It has long been suggested by many fitness gurus that eating late at night will make you fat. You may have heard that you should close down the kitchen 2-3 hours before bedtime or that food may likely show up on your belly or hips by the morning.
Before making such black and white statements there are many things to consider when looking at this topic such as your goal and workout schedule. For now, lets assume the primary goal is fat loss since this topic is usually debated on those terms. First, it’s highly unlikely your late night snack is a bag of broccoli. Late night snacking usually consists of high calorie; high sugar choices once your sweet tooth and boredom kicks in. So does that make eating late bad or is it more about or is it more the food choices than the time? Studies have actually leaned to the side of food quality. Not only does it not directly make you fat, but there also may be benefits to eating closer to bedtime. If you deprive yourself too long before calling it a night you may find yourself sleepwalking to the kitchen at 3am and disrupting your sleep, which has a ton of negative side effects in itself. When blood sugar gets too low at night the body may produce adrenaline and cortisol, which can disrupt your sleep.
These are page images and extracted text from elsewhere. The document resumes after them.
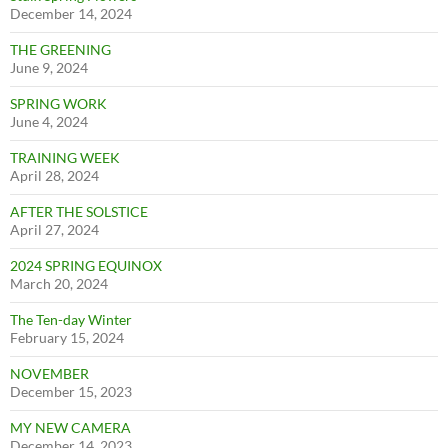
December 14, 2024
THE GREENING
June 9, 2024
SPRING WORK
June 4, 2024
TRAINING WEEK
April 28, 2024
AFTER THE SOLSTICE
April 27, 2024
2024 SPRING EQUINOX
March 20, 2024
The Ten-day Winter
February 15, 2024
NOVEMBER
December 15, 2023
MY NEW CAMERA
December 14, 2023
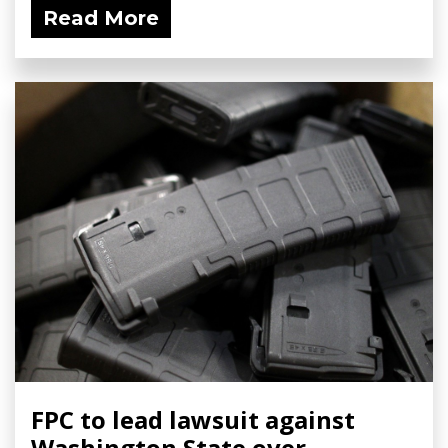
Read More
FPC to lead lawsuit against
Washington State over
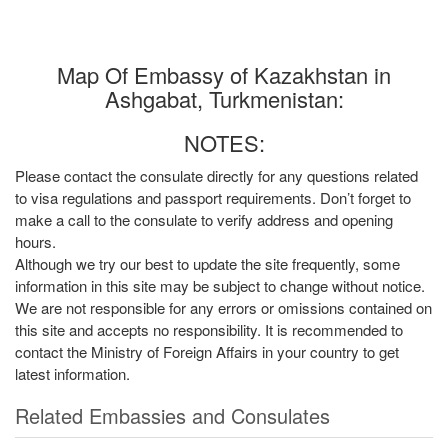
Map Of Embassy of Kazakhstan in
Ashgabat, Turkmenistan:
NOTES:
Please contact the consulate directly for any questions related
to visa regulations and passport requirements. Don’t forget to
make a call to the consulate to verify address and opening
hours.
Although we try our best to update the site frequently, some
information in this site may be subject to change without notice.
We are not responsible for any errors or omissions contained on
this site and accepts no responsibility. It is recommended to
contact the Ministry of Foreign Affairs in your country to get
latest information.
Related Embassies and Consulates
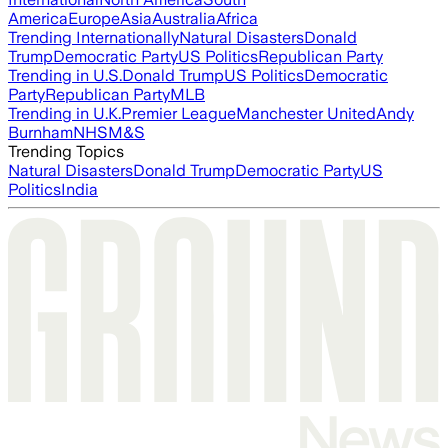
America
Europe
Asia
Australia
Africa
Trending Internationally
Natural Disasters
Donald
Trump
Democratic Party
US Politics
Republican Party
Trending in U.S.
Donald Trump
US Politics
Democratic
Party
Republican Party
MLB
Trending in U.K.
Premier League
Manchester United
Andy
Burnham
NHS
M&S
Trending Topics
Natural Disasters
Donald Trump
Democratic Party
US
Politics
India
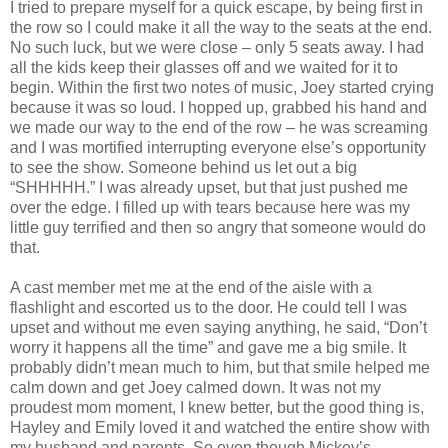
I tried to prepare myself for a quick escape, by being first in
the row so I could make it all the way to the seats at the end.
No such luck, but we were close – only 5 seats away. I had
all the kids keep their glasses off and we waited for it to
begin. Within the first two notes of music, Joey started crying
because it was so loud. I hopped up, grabbed his hand and
we made our way to the end of the row – he was screaming
and I was mortified interrupting everyone else’s opportunity
to see the show. Someone behind us let out a big
“SHHHHH.” I was already upset, but that just pushed me
over the edge. I filled up with tears because here was my
little guy terrified and then so angry that someone would do
that.
A cast member met me at the end of the aisle with a
flashlight and escorted us to the door. He could tell I was
upset and without me even saying anything, he said, “Don’t
worry it happens all the time” and gave me a big smile. It
probably didn’t mean much to him, but that smile helped me
calm down and get Joey calmed down. It was not my
proudest mom moment, I knew better, but the good thing is,
Hayley and Emily loved it and watched the entire show with
my husband and parents. So even though Mickey’s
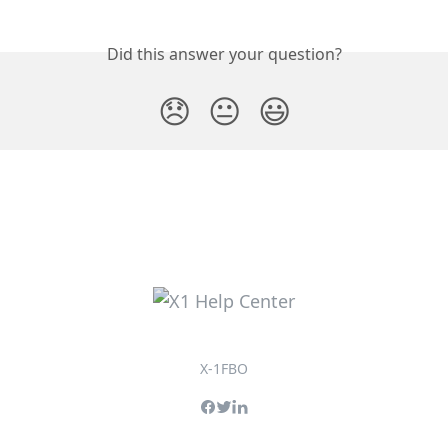
Did this answer your question?
😞
😐
😃
X-1FBO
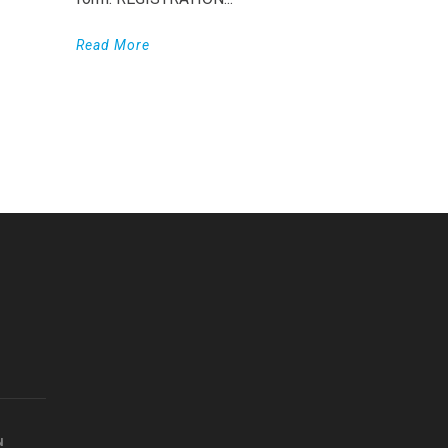
Read More
WordPress
Countdown
plugin
N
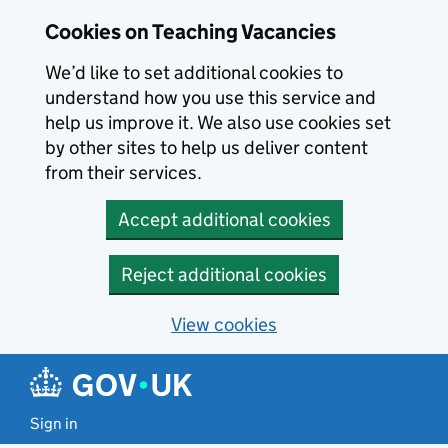
Skip to main content
Cookies on Teaching Vacancies
We’d like to set additional cookies to
understand how you use this service and
help us improve it. We also use cookies set
by other sites to help us deliver content
from their services.
Accept additional cookies
Reject additional cookies
View cookies
Sign in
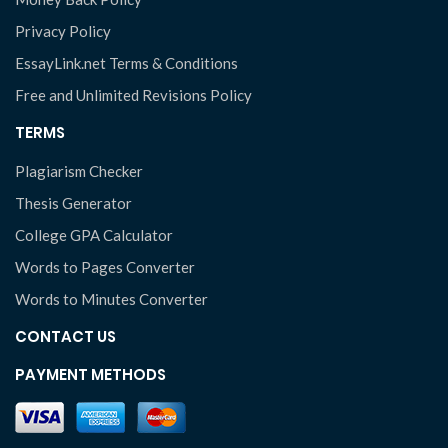
Privacy Policy
EssayLink.net Terms & Conditions
Free and Unlimited Revisions Policy
TERMS
Plagiarism Checker
Thesis Generator
College GPA Calculator
Words to Pages Converter
Words to Minutes Converter
CONTACT US
PAYMENT METHODS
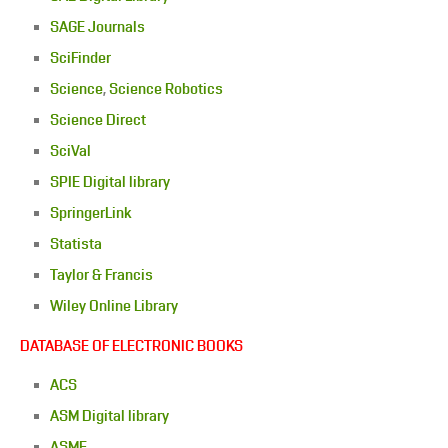
SAGE Journals
SciFinder
Science
,
Science Robotics
Science Direct
SciVal
SPIE Digital library
SpringerLink
Statista
Taylor & Francis
Wiley Online Library
DATABASE OF ELECTRONIC BOOKS
ACS
ASM Digital library
ASME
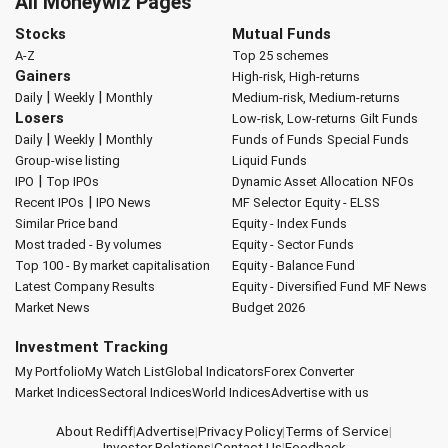
All Moneywiz Pages
Stocks
Mutual Funds
A-Z
Top 25 schemes
Gainers
High-risk, High-returns
|
|
Daily
Weekly
Monthly
Medium-risk, Medium-returns
Losers
Low-risk, Low-returns
Gilt Funds
|
|
Daily
Weekly
Monthly
Funds of Funds
Special Funds
Group-wise listing
Liquid Funds
|
IPO
Top IPOs
Dynamic Asset Allocation
NFOs
|
Recent IPOs
IPO News
MF Selector
Equity - ELSS
Similar Price band
Equity - Index Funds
Most traded - By volumes
Equity - Sector Funds
Top 100 - By market capitalisation
Equity - Balance Fund
Latest Company Results
Equity - Diversified Fund
MF News
Market News
Budget 2026
Investment Tracking
My Portfolio
My Watch List
Global Indicators
Forex Converter
Market Indices
Sectoral Indices
World Indices
Advertise with us
About Rediff
|
Advertise
|
Privacy Policy
|
Terms of Service
|
Investor Relations
|
Contact Us
|
Feedback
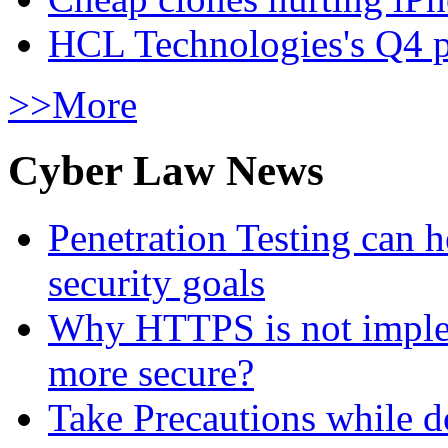
HCL Technologies's Q4 pr
>>More
Cyber Law News
Penetration Testing can h
security goals
Why HTTPS is not implem
more secure?
Take Precautions while 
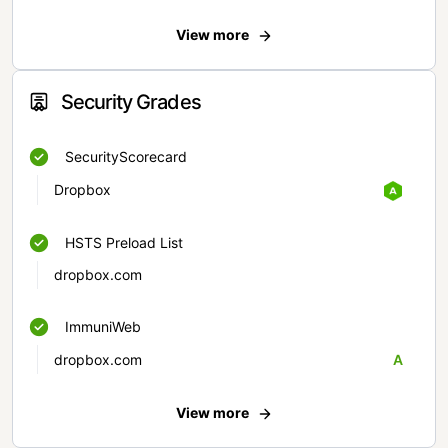
View more
Security Grades
SecurityScorecard
Dropbox
HSTS Preload List
dropbox.com
ImmuniWeb
dropbox.com
A
View more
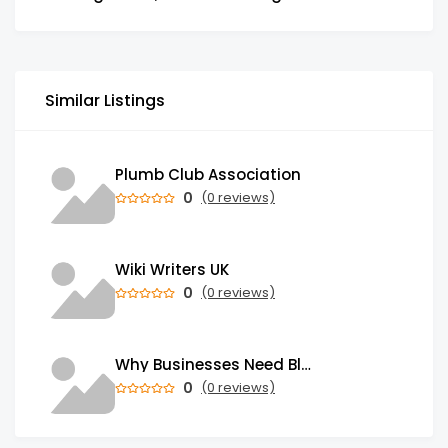
Similar Listings
Plumb Club Association
0
(0 reviews)
Wiki Writers UK
0
(0 reviews)
Why Businesses Need Blockchain Development Services in 2026
0
(0 reviews)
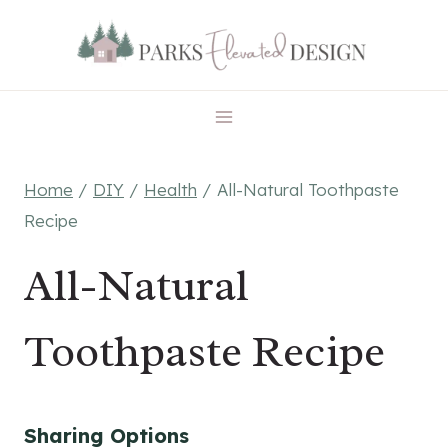
Skip
Skip
to
to
Recipe
content
Home
/
DIY
/
Health
/
All-Natural Toothpaste
Recipe
All-Natural
Toothpaste Recipe
Sharing Options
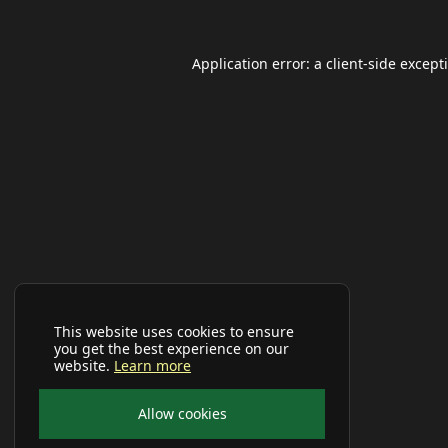
Application error: a
client
-side except
This website uses cookies to ensure
you get the best experience on our
website.
Learn more
Allow cookies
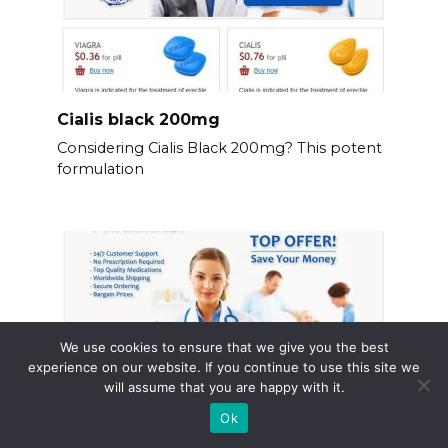
Cialis black 200mg
Considering Cialis Black 200mg? This potent
formulation
We use cookies to ensure that we give you the best
experience on our website. If you continue to use this site we
will assume that you are happy with it.
Ok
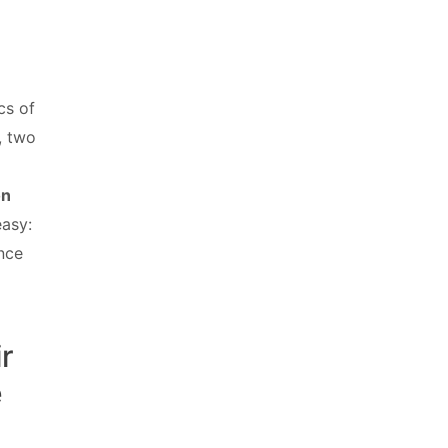
cs of
, two
on
easy:
ance
ir
e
Bottom line is there are too many variables to suggest everyone who eats late at night will gain fat. Someone who is only able to workout or plays recreational sports in the evening may have different caloric and nutrient requirements for dinner than an overweight individual who did not exercise all day. Rather than restrict yourself to eating past a certain time, aim to eat a slow digestion meal at night. This will help you to avoid overeating and late night cravings. These are meals that will include protein, fiber, and some healthy fat to keep you fuller longer. If eating carbs, choose low glycemic carbohydrates that secrete serotonin. An example would include some turkey, a scoop of sun butter, or cottage cheese with yogurt, banana, avocado, or blueberries.